Objective: To investigate the permeability of beta-NGF through blood-brain-barrier (BBB) in neonatal and adult rats, and the spatial distribution of beta-NGF in different brain regions in hypoxic-ischemic (HI) and normal neonatal rats.
Methods: To investigate the overall permeability of beta-NGF through BBB, beta-NGF labeled with I-125 was injected into adult rats, neonatal rats and HI neonatal rats via tail vein. The radioactivity of brain tissue and blood was examined and analyzed 30 min after injection. Also, brain regions including the basal forebrain, frontal cortex, hippocampus, hypothalamus, cerebellum, bulbus olfactorius and hypophysis, of all the rats were dissected and radioactivity was examined to investigate the spatial specificity of NGF permeation through BBB.

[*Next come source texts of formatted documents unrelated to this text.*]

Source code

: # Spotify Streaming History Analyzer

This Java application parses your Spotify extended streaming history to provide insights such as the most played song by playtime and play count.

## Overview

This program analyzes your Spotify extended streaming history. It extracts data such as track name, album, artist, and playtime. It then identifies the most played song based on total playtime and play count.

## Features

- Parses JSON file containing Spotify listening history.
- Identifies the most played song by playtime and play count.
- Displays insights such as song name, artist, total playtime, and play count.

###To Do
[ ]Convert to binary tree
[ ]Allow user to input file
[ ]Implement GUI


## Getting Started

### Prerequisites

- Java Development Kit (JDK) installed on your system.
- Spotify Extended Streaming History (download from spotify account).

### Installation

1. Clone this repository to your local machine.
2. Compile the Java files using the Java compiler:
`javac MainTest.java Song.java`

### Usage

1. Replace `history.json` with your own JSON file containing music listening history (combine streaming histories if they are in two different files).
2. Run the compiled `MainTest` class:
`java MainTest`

Results: Statistically significant results were observed in I-125-beta-NGF contents in brain tissues of adult rats group, neonatal rats group and HI neonatal rats group (P < 0.05). Compared to the HI neonatal rats" brain with the highest I-125-beta-NGF contents, normal neonatal rats ranks the second while the adult rats were the lowest. While for the spatial specificity examination part, I-125-beta-NGF in both HI group and control group were widely distributed in basal forebrain, frontal cortex, hippocampus, cerebellum and bulbus olfactorius. But the radioactivity in frontal cortex, hippocampus and cerebellum of HI groups are statistically higher than control groups (P < 0.05).
Conclusion: beta-NGF can more easily penetrate the BBB of newborn rats than adult rats via peripheral venous administration and this effect can be enhanced by HI insult. Also, this HI-induced permeation of beta-NGF through BBB is more obvious in frontal cortex, hippocampus and cerebellum.